Men are cruel, but Man is kind. |
Rabindranath Tagore (1861-1941) was the youngest son
of Debendranath Tagore, a leader of the Brahmo Samaj, which was a new religious
sect in nineteenth-century Bengal and which attempted a revival of the ultimate
monistic basis of Hinduism as laid down in the Upanishads. He was educated at
home; and although at seventeen he was sent to
England for formal schooling, he did not finish his studies
there. In his mature years, in addition to his many-sided literary activities,
he managed the family estates, a project which brought him into close touch
with common humanity and increased his interest in social reforms. He also
started an experimental school at Shantiniketan where he tried his Upanishadic
ideals of education. From time to time he participated in the Indian nationalist
movement, though in his own non-sentimental and visionary way; and Mahatma
Gandhi, the political father of modern India, was his devoted friend.

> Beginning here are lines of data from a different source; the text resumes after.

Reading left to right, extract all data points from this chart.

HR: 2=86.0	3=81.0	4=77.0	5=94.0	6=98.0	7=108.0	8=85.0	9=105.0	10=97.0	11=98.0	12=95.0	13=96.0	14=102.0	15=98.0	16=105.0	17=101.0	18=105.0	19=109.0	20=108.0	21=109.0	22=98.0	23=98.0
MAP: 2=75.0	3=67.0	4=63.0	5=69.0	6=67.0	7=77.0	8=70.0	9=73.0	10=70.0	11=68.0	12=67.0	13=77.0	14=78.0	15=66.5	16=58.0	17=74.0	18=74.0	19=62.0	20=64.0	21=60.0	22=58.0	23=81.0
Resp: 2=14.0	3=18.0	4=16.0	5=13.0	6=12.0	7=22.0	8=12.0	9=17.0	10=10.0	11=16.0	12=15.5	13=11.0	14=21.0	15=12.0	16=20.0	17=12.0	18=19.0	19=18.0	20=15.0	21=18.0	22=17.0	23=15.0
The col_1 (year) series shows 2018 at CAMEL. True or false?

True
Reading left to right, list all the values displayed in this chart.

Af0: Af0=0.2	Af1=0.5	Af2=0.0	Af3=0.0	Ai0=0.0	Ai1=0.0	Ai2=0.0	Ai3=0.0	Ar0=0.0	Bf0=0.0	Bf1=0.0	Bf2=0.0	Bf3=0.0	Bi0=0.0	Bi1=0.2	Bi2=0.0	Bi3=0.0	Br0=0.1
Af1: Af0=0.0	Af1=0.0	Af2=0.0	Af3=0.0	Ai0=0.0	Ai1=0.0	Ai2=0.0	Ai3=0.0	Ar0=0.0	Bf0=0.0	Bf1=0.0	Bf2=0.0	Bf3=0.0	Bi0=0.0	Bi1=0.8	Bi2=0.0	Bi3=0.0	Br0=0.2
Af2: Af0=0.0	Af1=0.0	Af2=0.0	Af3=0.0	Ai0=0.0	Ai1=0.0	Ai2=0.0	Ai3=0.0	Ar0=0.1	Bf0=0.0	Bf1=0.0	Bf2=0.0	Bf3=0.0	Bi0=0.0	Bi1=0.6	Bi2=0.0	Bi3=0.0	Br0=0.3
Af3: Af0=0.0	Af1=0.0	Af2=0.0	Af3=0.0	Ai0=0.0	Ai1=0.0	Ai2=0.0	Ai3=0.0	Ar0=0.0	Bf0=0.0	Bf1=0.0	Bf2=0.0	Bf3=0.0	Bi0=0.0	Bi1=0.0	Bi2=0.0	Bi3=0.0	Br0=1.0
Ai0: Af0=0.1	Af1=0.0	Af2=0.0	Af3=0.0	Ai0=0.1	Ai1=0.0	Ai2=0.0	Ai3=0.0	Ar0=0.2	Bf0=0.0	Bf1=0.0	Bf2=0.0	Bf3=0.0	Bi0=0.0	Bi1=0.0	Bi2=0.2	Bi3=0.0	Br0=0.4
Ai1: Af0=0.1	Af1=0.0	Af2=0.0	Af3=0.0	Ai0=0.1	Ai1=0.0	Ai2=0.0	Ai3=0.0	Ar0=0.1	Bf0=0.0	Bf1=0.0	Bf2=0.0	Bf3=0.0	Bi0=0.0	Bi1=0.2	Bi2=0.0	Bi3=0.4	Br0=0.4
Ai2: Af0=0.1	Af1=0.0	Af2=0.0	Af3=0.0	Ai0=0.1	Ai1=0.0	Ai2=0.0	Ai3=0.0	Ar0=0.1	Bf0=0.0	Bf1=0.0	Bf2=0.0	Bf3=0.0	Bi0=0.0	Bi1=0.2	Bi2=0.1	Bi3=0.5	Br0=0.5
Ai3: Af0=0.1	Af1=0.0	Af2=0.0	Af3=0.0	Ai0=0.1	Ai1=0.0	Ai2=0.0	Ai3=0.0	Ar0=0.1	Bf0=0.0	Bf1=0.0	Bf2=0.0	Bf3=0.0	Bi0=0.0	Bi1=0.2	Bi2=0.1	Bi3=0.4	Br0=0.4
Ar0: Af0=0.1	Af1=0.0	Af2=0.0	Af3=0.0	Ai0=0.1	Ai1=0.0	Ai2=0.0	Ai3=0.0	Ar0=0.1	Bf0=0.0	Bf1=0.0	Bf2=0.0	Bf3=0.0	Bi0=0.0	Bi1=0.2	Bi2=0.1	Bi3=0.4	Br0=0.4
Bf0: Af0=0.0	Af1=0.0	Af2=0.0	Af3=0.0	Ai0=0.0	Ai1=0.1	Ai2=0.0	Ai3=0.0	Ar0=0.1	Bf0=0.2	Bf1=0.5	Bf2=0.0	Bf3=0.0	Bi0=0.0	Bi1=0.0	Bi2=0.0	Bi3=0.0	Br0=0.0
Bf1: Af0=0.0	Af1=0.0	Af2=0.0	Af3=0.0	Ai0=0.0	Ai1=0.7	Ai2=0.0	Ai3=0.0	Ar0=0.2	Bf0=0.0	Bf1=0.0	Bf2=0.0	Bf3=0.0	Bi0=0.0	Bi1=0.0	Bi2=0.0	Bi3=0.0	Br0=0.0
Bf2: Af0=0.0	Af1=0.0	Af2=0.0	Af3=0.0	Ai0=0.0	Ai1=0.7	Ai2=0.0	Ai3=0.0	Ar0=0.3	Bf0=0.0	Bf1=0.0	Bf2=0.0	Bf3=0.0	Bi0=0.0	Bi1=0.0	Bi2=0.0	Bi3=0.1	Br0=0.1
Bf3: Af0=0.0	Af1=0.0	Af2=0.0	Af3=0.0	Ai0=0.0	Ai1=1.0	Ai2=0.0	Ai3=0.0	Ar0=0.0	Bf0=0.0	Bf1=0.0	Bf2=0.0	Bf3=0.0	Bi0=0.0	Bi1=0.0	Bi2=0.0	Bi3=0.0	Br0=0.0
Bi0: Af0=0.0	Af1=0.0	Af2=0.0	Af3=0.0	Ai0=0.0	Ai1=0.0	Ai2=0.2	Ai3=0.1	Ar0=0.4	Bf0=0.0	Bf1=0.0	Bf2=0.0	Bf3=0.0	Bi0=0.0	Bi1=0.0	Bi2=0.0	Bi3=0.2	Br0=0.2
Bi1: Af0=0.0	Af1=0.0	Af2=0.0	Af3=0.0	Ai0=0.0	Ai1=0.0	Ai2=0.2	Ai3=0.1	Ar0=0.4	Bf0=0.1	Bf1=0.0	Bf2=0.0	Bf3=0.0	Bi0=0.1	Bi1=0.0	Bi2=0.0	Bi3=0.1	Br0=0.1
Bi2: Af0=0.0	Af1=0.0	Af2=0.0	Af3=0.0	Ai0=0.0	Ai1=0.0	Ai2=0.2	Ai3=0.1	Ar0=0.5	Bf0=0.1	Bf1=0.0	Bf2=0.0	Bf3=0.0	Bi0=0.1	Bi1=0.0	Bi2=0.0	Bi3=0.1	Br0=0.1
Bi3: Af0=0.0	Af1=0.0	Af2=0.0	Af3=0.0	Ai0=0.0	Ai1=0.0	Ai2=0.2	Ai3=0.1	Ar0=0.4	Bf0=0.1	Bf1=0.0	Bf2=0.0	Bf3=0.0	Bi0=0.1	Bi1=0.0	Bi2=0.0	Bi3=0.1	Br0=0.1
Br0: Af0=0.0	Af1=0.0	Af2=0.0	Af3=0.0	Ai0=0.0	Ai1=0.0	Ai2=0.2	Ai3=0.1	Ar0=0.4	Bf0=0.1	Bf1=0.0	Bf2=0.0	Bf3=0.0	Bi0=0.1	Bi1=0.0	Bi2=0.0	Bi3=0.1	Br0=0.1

Tagore
was knighted by the ruling British Government in 1915, but within a few years
he resigned the honour as a protest against British policies in India.
Tagore had early success as a writer in his native Bengal.
With his translations of some of his poems he became rapidly known in the West.
In fact his fame attained a luminous height, taking him across continents on
lecture tours and tours of friendship. For the world he became the voice of
India's spiritual heritage; and for India, especially for Bengal, he became a
great living institution.
Although Tagore wrote successfully in all literary genres,
he was first of all a poet. Among his fifty and odd volumes of poetry are
Manasi (1890) [The Ideal One], Sonar Tari (1894) [The Golden Boat], Gitanjali
(1910) [Song Offerings],
Gitimalya (1914) [Wreath of Songs], and Balaka (1916) [The
Flight of Cranes]. The English renderings of his poetry, which include The
Gardener (1913), Fruit-Gathering (1916), and The Fugitive (1921), do not
generally correspond to
particular volumes in the original Bengali; and in spite of
its title, Gitanjali: Song Offerings (1912), the most
acclaimed of them, contains poems from other works besides
its namesake. Tagore's major plays are Raja (1910) [The King of the Dark
Chamber], Dakghar (1912) [The Post Office], Achalayatan (1912) [The Immovable],
Muktadhara (1922)
[The Waterfall], and Raktakaravi (1926) [Red Oleanders]. He
is the author of several volumes of short stories and a number of novels, among
them Gora (1910), Ghare-Baire (1916) [The Home and the World], and Yogayog
(1929)
[Crosscurrents]. Besides these, he wrote musical dramas,
dance dramas, essays of all types, travel diaries, and two
autobiographies, one in his middle years and the other
shortly before his death in 1941. Tagore also left numerous drawings and
paintings, and songs for which he wrote the music himself.
Rabindranath Tagore died on August 7, 1941.